Mortality associated with acute kidney injury (AKI) is approximately 50% in spite of advances in medical therapy [1,2]. Timely recognition of AKI and its causes could lead to better understanding of the pathophysiology and improve outcomes. Unfortunately no reliable diagnostic markers which can predict the cause of AKI are currently available. The two most common causes of AKI are prerenal azotemia (PRA) and acute tubular necrosis (ATN) [1–3]. Identification of markers that predict which of these diseases is present would allow earlier and more appropriate therapy. The most common method to differentiate ATN from PRA is to determine the fractional excretion of sodium (FENa) in the urine . The FENa is typically low in PRA and higher in ATN. However, treatment with diuretics increases the FENa in PRA. In addition to the problem with diuretics, FENa often gives incorrect results in other situations [5–8]. Because of the difficulty differentiating between these conditions, new markers are necessary.

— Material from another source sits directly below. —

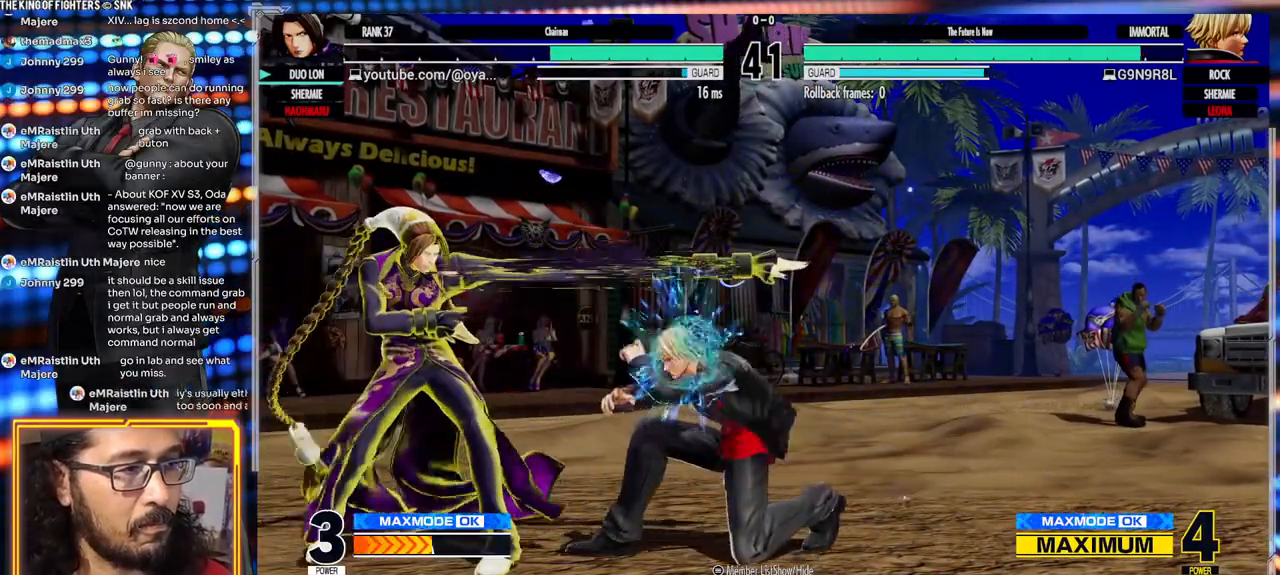
{"buttons": [], "left_stick": "down-left", "events": [[233, "left_stick", "left"], [400, "left_stick", "down-left"]]}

Several urine protein markers of tubular injury have been proposed including serum proteins like albumin, alpha-1 microglobulin, beta 2-glycoprotein and plasma retinol binding protein [9,10]. Proteins of renal tubular origin which are potential markers include NHE3 , N-acetyl-glucosaminidase (NAG) [12,13], neutrophil gelatinase-associated lipocalin (NGAL) , cytokines and proteases . Kidney Injury Molecule-1 (KIM-1), a proximal tubular brush border protein which is upregulated by injury, was identified as a potential urinary marker of tubular injury [16,17] and a combination of KIM-1 and NAG have been used to predict the need for renal replacement therapy in patients with acute kidney injury . Urine levels of the two proteins, along with four clinical variables, predicted the need for renal replacement therapy better than any of the factors alone. IL-18 is known to be a mediator of AKI in animal models. Urine levels of IL-18 correlate with the diagnosis of ATN compared to other causes of AKI . Elevated levels of NGAL were highly correlated with AKI in a study of patients seen in an emergency room . These markers have been used to identify early tubular injury or to provide prognostic information but have not been used to distinguish ATN from PRA. Traditionally, potential biomarkers have been identified from known proteins and screened individually for their diagnostic potential. Proteomic methodologies can quantify multiple different potential markers simultaneously in the sample to provide a more powerful analysis [20–22]. Previous studies of urine biomarkers have shown an advantage in sensitivity and specificity using combinations of markers rather than a single marker [12,23].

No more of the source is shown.